After leaving his office, I realized the painful episode in Yosemite had taken place almost two weeks earlier. I decided to skip the test.
Late that afternoon, I rode about as fast as I could for ten miles through the streets of Los Angeles, zipping past and around cars and buses like a NYC bike messenger on steroids. It was for me part death wish, and part affirmation that I am, of course, immortal. Am I not, at least in my mind, still 24? Nor do I fear death. I'm with Epicurus, the philosopher, who said, "Death is nothing to us, since when we are, death has not come, and when death has come, we are not."
Admittedly, I wimped out a bit, by warming up with an easy pace for a while, and staying on the flats rather than challenging myself on the hills of the city. Any pain was minimal.
On the third day of riding hard through The City of Angels, I picked a few of the steepest streets in Los Angeles I could find. OK, it hurt a little bit to ascend to the heavens. Maybe I'd always hurt that way on tough climbs. Could I be in the process of becoming one the clichéd elderly, focused on more bodily functions rather than the external world?
Two days ago, I decided to bike, rather than drive, half a dozen miles to a non-medical appointment. Starting off a bit late, I hammered on the pedals without a warm-up. Back came the pain. It was half a sharp stab, half a burning sensation and it was high in the middle of my chest. Maybe this was a normal sensation when exercising without a warm-up. Or maybe not. Now, I knew, though, it was time for the blood test.
The test I took yesterday looked for higher levels than normal of a protein in my blood called troponin, a protein associated specifically with the heart. Anything above the normal 0.3micrograms of troponin per liter (mcg/L) would indicate heart damage.
A microgram is 1/1,000,000 (one-millionth) of a gram, and 28 grams equal on ounce. Peak levels of troponin would show themselves by 24 hours after damage to the heart, which is precisely when I took my test. Just a little more than 1/3 of a millionth of a gram of troponin would tell me I'd suffered more damage to my heart. With the technology required to measure and record such seemingly near-infinitely small amounts of matter, it becomes easier to understand why health care for everyone is an expensive proposition.
Two hours after the test, the result was emailed to me: my blood contained 0.1 mcg/L.
The stress test still awaits me.
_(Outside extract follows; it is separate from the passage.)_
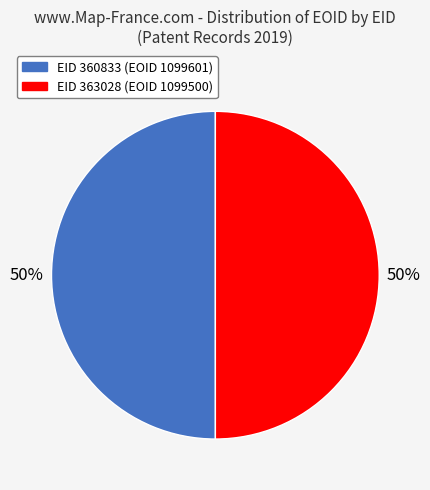

How many segments does this pie chart have?

2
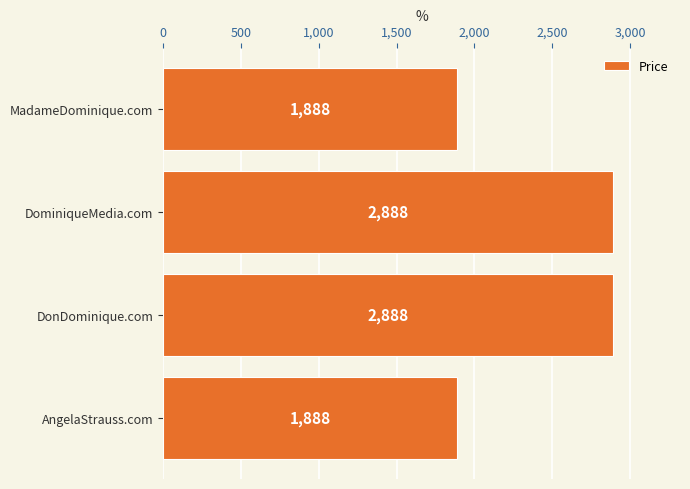

Are the bars grouped side by side (vs. stacked)?

No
Now, however, it was time for a celebratory ride. This time, I slipped my little camera into a jersey pocket. This time, although I plunged back into heavy traffic, I slowed the pace down. This time I looked around me as I made my way along the four sacred directions, first north, then east, south, and finally west.
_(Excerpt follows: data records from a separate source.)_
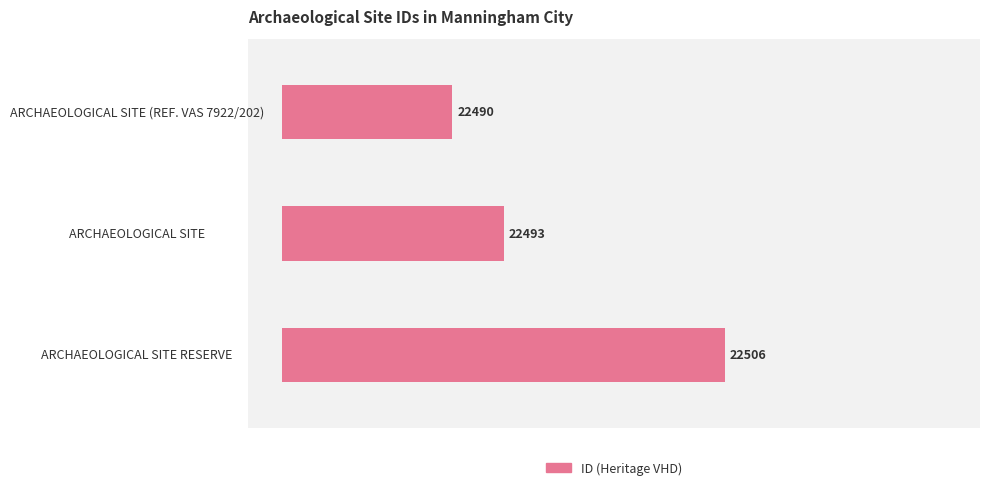

Are the bars horizontal?

Yes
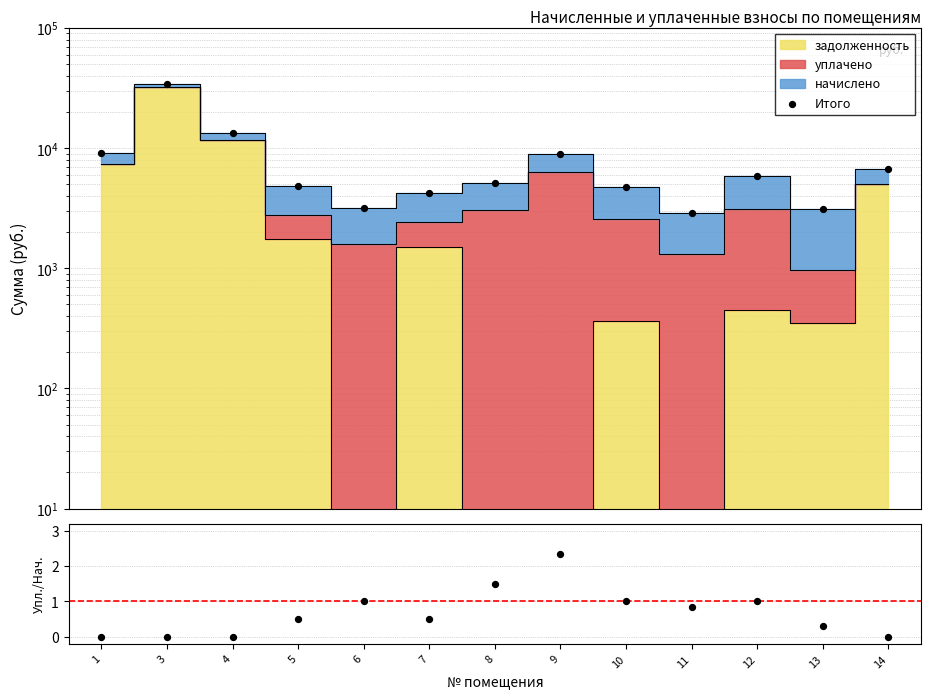

At how many categories does at least one series exceed 13936?

1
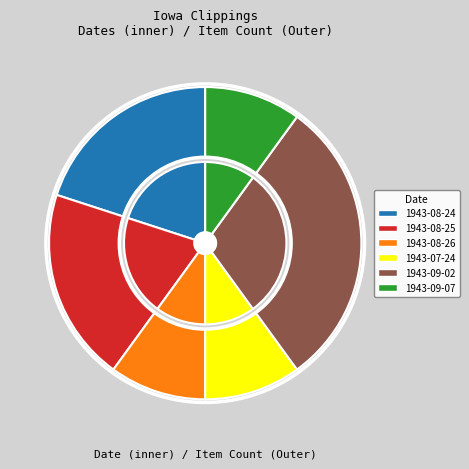

Is it true that 1943-09-02 is 42% of the pie?

False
There was no death wish, conscious or unconscious, on this ride. Yes, I'm mortal, but this day I was still alive. The streets and boulevards became streams and rivers of life, my bike a boat carrying me over those waterways through the vital city.
On my ride I made my way ten miles through swaths of Los Angeles. It is a city where one of the most diversely ethnic populations in the world live, for the most part, in peace.
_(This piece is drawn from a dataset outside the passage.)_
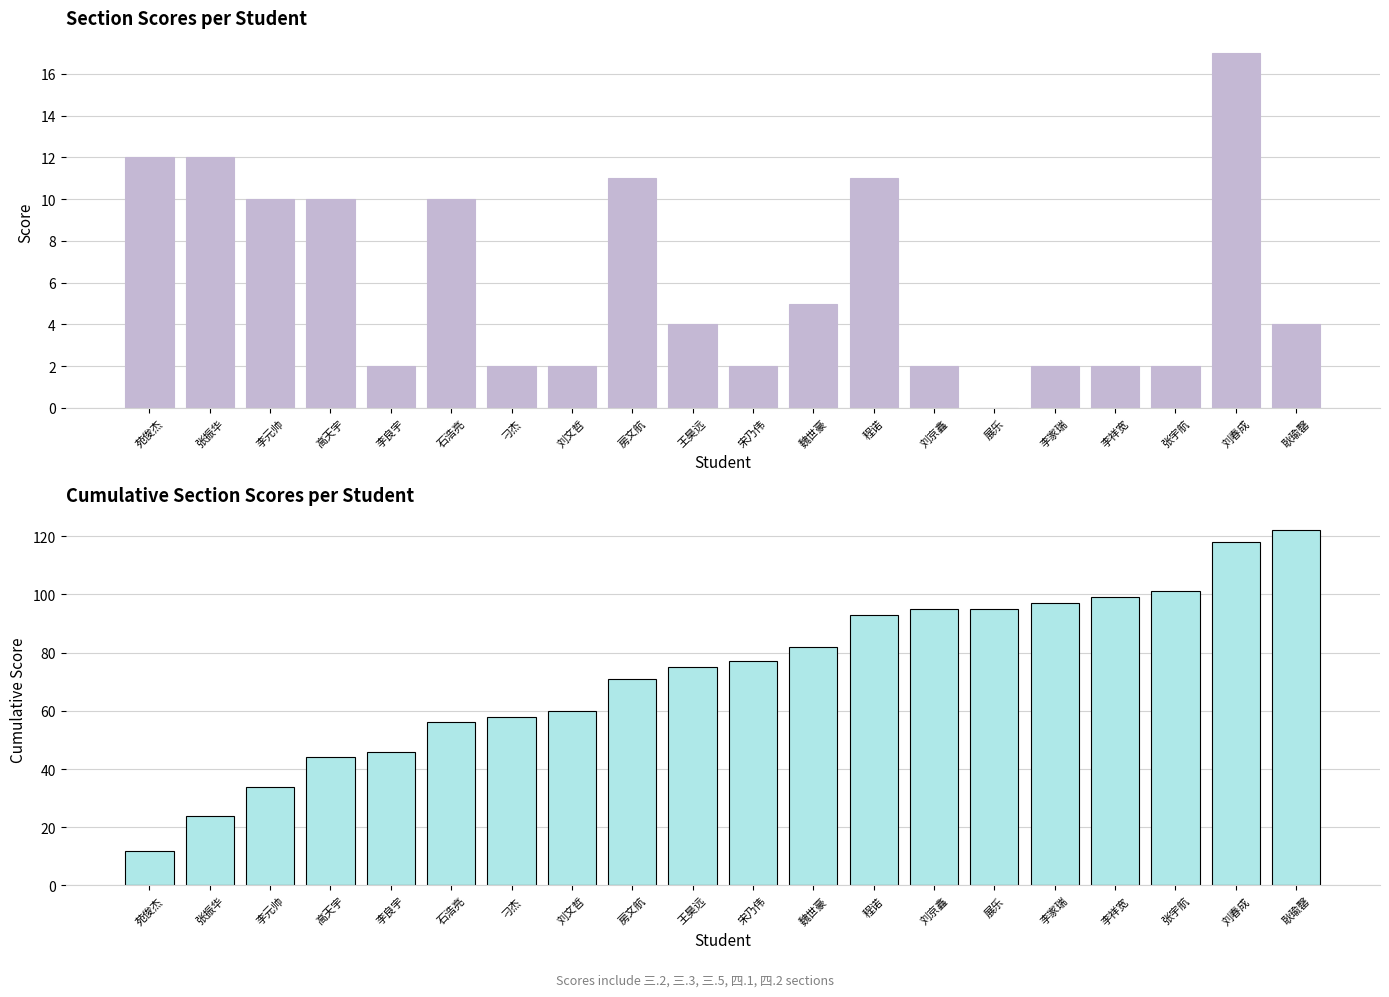

What is the difference between the Total Section Score values at 刘春成 and 张宇航?

15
I pedaled past glass and steel skyscrapers on Wilshire Boulevard reaching into summer-blue skies, past the redolent restaurants of Little Ethiopia on Fairfax Boulevard, and past a martial arts school in Koreatown on Olylmpic Boulevard. I stopped to admire the produce in a truck parked on a residential street and I admired a the tenacious survival of Victorian-era house of somewhat faded glory.
I popped into Ramon's cane repair shop to meet and photograph Ramon at work. I accosted three women from India in their colorful saris, out on an early evening promenade. "Who is the most colorful among us?" I asked them. Obviously it was me, in my bike clothes. I made a portrait of cute Frieda the dog with her sister and papa. I photographed my own shadow as I rode by a lively crowd protesting the overthrow of the president of Honduras.
I still cast a shadow. There is still some life left in this old dog. That is why I live in Los Angeles, a city with a strong heartbeat of its own, a city with an unknown, but dwindling number of emergency rooms, none of which I ever want to visit again.
How do you live your days? Fearfully, carefully, fully, meaningfully?